When things are going your way, there’s little the opposition can do to counter that. Despite City’s form, everything seems to be going Mooy’s way at the moment.

Just ask Glen Moss, whose goal was breached from an Aaron Mooy free kick, a speculative attempt at first glance, because the wind speed in Wellington was over 42km/h, and blowing in the face of City’s star midfielder. But alas, the free kick, that probably would have been caught easily by Moss otherwise, deflected off the Phoenix wall and nestled comfortably in the far corner of the net.

In a first half of football that the home side should have comfortably won considering the blustery conditions, it did not, carrying the most slender of 2-1 leads but remained resolute in the face of an onslaught of City pressure after the break.

Are the Citizens letting it slip?

Since an impressive 3-1 win against the Phoenix on 25 January, City were outclassed by Western Sydney, beaten by Newcastle, and held on for dear life to earn a point against Melbourne Victory.

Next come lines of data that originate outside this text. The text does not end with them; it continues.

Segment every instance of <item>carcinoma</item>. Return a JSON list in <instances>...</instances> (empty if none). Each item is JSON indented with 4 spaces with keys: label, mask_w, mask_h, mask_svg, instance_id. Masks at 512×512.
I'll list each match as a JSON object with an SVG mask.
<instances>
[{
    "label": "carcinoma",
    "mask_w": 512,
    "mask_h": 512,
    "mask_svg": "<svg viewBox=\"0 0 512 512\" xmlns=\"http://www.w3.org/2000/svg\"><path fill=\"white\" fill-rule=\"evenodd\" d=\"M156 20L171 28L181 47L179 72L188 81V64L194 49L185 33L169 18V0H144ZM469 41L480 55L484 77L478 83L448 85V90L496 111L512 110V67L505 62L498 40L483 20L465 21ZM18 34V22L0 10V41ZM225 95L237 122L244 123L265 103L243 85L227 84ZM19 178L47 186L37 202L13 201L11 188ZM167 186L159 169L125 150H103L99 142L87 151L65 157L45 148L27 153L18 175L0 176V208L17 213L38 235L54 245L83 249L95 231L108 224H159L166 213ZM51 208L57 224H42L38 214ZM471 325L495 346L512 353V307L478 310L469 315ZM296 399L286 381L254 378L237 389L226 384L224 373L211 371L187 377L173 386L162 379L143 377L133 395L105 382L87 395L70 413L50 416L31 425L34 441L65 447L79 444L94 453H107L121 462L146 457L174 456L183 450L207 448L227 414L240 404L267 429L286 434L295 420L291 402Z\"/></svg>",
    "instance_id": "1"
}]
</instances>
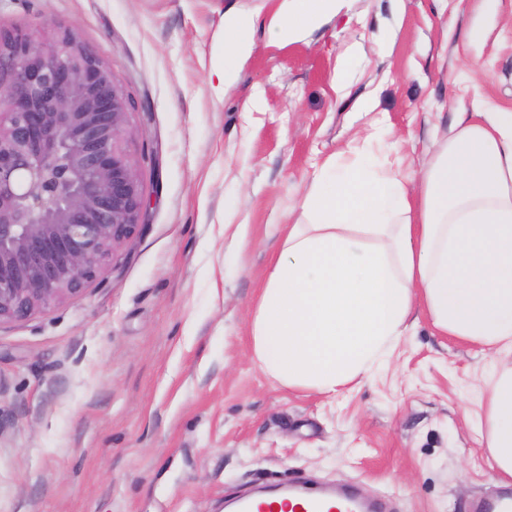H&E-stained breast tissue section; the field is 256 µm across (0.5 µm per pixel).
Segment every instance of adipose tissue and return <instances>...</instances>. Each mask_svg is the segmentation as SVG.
<instances>
[{"label": "adipose tissue", "mask_w": 512, "mask_h": 512, "mask_svg": "<svg viewBox=\"0 0 512 512\" xmlns=\"http://www.w3.org/2000/svg\"><path fill=\"white\" fill-rule=\"evenodd\" d=\"M344 0H280L291 39ZM373 136H366V145ZM415 189L364 149L317 168L291 207L251 316L252 358L292 389L336 395L406 335L416 307L493 363L481 401L489 466L512 482V110L461 112L436 134Z\"/></svg>", "instance_id": "1"}]
</instances>
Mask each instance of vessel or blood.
Wrapping results in <instances>:
<instances>
[{
    "mask_svg": "<svg viewBox=\"0 0 512 512\" xmlns=\"http://www.w3.org/2000/svg\"><path fill=\"white\" fill-rule=\"evenodd\" d=\"M288 501L292 512H378L374 503L361 498L352 487L315 489L307 482L276 485L263 492L230 499L229 512H279V501Z\"/></svg>",
    "mask_w": 512,
    "mask_h": 512,
    "instance_id": "b4317fda",
    "label": "vessel or blood"
}]
</instances>
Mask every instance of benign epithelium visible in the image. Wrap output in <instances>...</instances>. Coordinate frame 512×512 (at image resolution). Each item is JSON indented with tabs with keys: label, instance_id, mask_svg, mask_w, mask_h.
<instances>
[{
	"label": "benign epithelium",
	"instance_id": "1",
	"mask_svg": "<svg viewBox=\"0 0 512 512\" xmlns=\"http://www.w3.org/2000/svg\"><path fill=\"white\" fill-rule=\"evenodd\" d=\"M111 66L70 29H0V323L79 295L146 211Z\"/></svg>",
	"mask_w": 512,
	"mask_h": 512
}]
</instances>
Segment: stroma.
<instances>
[{
	"mask_svg": "<svg viewBox=\"0 0 512 512\" xmlns=\"http://www.w3.org/2000/svg\"><path fill=\"white\" fill-rule=\"evenodd\" d=\"M274 4L0 0V28L69 27L110 64L147 198L96 283L0 325V512H224L300 476L383 512H471L497 493L469 418L478 347L418 308L387 367L327 396L255 366L250 318L278 227L325 160L373 131L378 160L416 170L458 109L512 108V0H346L295 40L256 31L218 82L228 14Z\"/></svg>",
	"mask_w": 512,
	"mask_h": 512,
	"instance_id": "1",
	"label": "stroma"
}]
</instances>
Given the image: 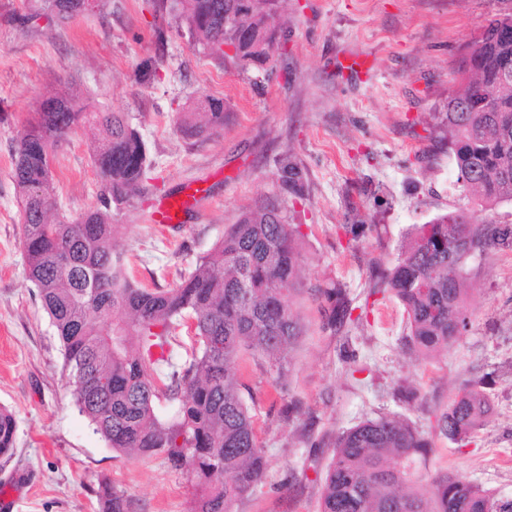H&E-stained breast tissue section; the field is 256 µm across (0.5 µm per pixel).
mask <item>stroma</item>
<instances>
[{
    "label": "stroma",
    "instance_id": "stroma-1",
    "mask_svg": "<svg viewBox=\"0 0 512 512\" xmlns=\"http://www.w3.org/2000/svg\"><path fill=\"white\" fill-rule=\"evenodd\" d=\"M22 9V0H0V407L17 421L0 484L16 476L26 483L13 512H99L105 479L124 492L129 512H188L194 493L161 456L113 450L79 413L61 342L28 278L12 152L40 102L71 78L94 109L128 113L148 148L140 193L112 212L114 251L134 284L176 286L243 210L276 197L301 226L305 285L342 283L366 311L362 322L333 330L318 302L301 297L294 311L306 333L281 391L262 360L244 363L268 467L264 485L232 512H318L329 455L314 453L312 442H332L382 413L433 441L413 489L452 471L512 499V251L471 260L469 326L439 353L411 349L402 305L369 292L372 268L395 263L413 225L456 208L479 224L512 219L511 204L488 210L454 190L434 119L458 87L463 45L489 16L512 14V0H284L288 40L277 65L288 76L270 82L203 56L174 27L157 48L146 0H111L104 14L36 31L14 22ZM148 59L156 74L144 80ZM348 60L359 61L355 73L342 71ZM204 95L223 98L224 132L184 138L179 114ZM95 135L79 126L55 150L53 194L72 219L99 202ZM286 153L304 172L300 202L280 188L276 160ZM190 183L207 196L186 223H153L159 200ZM350 224L364 234L352 237ZM487 373L493 410L485 424L463 445L437 435L441 410ZM291 401L300 413L288 419Z\"/></svg>",
    "mask_w": 512,
    "mask_h": 512
}]
</instances>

It has been an incredibly poor month for John van’t Schip with his side’s only highlight coming in the 4-1 win against an undermanned Central Coast Mariners last round.

Harry Novillo should return to the starting line-up next week following a club-imposed suspension, and the Frenchman will need to build on the working relationship formed with Bruno Fornaroli to ensure the team can regain its attacking consistency.

City had the chance to go top with a win in this fixture, and duly blew it, raising more questions about a famously fragile mentality that had seemingly been cured.